Note: that's an unrelated change.

ardumont added a subscriber: ardumont.
ardumont added inline comments.
swh/loader/git/tests/test_loader.py
116

I do not like doing this...

The GitLoader and the BulkUpdater allows to pass the config dict instead (do not like it either [1] but it's better than mutating the loader instance).

That would also avoid the side effect of loading the configuration file from disk...

[1] because it's been opened solely for the tests...

175

CONTENT1 is probably badly named then since i see that it's not one content but many ;)

This revision now requires changes to proceed.Nov 20 2018, 5:25 PM

Restarted the build.
BUILD has failed

Now that looks like real tests failure.

vlorentz added inline comments.
swh/loader/git/tests/test_loader.py
116

Agreed. As we talked earlier today, this will need a change to swh.storage.get_storage (D689).

175

It's the contents, at "version 1" of the DB (version 0 = before the loader runs, version 1 = after it runs for the first time, version 2 = after it runs for the second time).

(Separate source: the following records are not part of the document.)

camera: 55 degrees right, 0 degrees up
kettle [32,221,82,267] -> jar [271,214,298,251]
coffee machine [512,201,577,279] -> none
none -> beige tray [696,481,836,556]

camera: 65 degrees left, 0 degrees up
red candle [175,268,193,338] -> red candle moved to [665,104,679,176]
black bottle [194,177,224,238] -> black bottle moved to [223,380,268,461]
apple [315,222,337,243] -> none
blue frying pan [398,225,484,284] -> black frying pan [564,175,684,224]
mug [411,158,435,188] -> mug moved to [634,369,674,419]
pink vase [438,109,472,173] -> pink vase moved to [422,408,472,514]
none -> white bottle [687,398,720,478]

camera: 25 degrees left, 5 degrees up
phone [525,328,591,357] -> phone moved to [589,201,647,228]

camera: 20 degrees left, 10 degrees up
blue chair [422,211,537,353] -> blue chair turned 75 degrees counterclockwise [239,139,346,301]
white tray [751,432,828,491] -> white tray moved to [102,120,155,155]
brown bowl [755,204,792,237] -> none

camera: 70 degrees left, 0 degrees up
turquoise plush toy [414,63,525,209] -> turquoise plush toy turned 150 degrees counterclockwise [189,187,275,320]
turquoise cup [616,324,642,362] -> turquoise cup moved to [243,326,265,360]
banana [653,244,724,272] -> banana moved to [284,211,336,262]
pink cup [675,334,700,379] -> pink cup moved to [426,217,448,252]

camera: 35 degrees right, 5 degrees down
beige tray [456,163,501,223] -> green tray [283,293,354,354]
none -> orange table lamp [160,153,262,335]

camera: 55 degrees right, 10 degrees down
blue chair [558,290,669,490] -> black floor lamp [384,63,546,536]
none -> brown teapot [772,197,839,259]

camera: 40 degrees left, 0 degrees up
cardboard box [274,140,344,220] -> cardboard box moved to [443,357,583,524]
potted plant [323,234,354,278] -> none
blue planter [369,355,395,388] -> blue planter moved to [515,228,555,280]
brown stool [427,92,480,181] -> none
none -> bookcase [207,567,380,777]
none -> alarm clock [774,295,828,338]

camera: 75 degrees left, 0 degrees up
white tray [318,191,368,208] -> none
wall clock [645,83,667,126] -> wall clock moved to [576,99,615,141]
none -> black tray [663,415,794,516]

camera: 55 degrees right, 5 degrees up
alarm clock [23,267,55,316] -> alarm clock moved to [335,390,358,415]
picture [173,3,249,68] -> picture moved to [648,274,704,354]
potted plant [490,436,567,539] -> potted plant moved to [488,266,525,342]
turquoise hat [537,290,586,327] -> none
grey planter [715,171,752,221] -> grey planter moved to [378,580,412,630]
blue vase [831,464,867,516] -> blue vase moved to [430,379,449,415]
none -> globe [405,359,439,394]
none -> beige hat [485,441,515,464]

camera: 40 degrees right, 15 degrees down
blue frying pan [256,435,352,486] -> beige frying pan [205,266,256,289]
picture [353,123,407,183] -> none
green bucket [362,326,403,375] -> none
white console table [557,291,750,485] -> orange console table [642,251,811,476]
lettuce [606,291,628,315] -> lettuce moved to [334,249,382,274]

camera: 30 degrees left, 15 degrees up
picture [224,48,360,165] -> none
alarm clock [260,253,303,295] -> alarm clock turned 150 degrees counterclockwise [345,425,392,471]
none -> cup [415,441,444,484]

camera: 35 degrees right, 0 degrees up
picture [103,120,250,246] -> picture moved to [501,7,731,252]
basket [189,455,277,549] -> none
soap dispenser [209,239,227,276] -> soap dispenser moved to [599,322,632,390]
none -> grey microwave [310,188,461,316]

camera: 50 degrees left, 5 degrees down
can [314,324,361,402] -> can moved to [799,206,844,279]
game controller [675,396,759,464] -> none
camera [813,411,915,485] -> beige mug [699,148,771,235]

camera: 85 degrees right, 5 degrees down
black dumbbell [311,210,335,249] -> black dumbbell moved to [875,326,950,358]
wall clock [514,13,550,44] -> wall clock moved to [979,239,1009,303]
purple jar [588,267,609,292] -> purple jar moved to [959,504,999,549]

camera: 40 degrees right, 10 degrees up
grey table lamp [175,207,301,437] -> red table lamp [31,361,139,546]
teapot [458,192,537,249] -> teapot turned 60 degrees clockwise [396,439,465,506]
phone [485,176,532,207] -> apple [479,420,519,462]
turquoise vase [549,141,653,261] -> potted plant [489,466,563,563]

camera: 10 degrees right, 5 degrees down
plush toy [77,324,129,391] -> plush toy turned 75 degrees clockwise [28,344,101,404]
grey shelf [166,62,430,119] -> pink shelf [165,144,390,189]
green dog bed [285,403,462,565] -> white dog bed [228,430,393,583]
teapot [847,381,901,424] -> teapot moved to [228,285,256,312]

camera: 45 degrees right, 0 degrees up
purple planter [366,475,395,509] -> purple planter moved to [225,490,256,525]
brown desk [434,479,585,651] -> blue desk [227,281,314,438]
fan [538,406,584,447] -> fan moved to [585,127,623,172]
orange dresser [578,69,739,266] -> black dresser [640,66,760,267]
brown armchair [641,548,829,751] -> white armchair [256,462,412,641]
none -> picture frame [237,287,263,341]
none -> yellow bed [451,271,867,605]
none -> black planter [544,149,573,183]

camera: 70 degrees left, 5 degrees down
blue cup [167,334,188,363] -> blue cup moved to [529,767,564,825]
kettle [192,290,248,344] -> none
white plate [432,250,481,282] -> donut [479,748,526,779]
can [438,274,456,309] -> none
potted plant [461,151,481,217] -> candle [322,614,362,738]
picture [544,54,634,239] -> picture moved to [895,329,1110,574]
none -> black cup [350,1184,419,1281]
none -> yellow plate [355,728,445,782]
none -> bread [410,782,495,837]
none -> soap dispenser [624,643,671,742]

swh/loader/git/tests/test_loader.py
175

CONTENTS_v{0,1,2} etc... would have been more appropriate...
Let's keep this on the side for now.

  • Override the loader's config to avoid initializing a remote storage.
  • Actually override the storage config.

I'm supposing the build failure is due to not yet integrated dependent diff.

swh/loader/git/tests/test_loader.py
109

Do you need to?
That's the part reading the disk for configuration file.

So, that could create divergence on dev box if they have some configuration files in the right places ({/etc/softwareheritage/,~/.swh,~/.config/swh}/loader/git-{loader,updater}.yml))

vlorentz added inline comments.
swh/loader/git/tests/test_loader.py
109

I need a way to obtain content_packet_size and its many friends.

swh/loader/git/tests/test_loader.py
109

In other modules, we duplicate (for now) that information in the TestLoader (TestGitLoader for example).

Side-effects/configuration duplication trade-offs.

  • Fix arguments to __init__().
  • Don't read config files from the tests.
This revision is now accepted and ready to land.Nov 27 2018, 7:10 PM
anlambert added inline comments.
swh/loader/git/tests/test_loader.py
107

Instead of duplicating base configuration, I would rather use this implementation (see D768)

def parse_config_file(self, *args, **kwargs):
        config = super().parse_config_file(*args, **kwargs)
        config['storage'] = {'cls': 'memory', 'args': {}}
        return config
swh/loader/git/tests/test_loader.py
107

I'm the source of disagreement here.
I'd like to avoid the call to the original parse_config_file method here to reduce the disk reading part.
(I've said as much in D768 indeed).

If you take a look at the discussion just below this remark, you'll see the detail ;)

This revision was automatically updated to reflect the committed changes.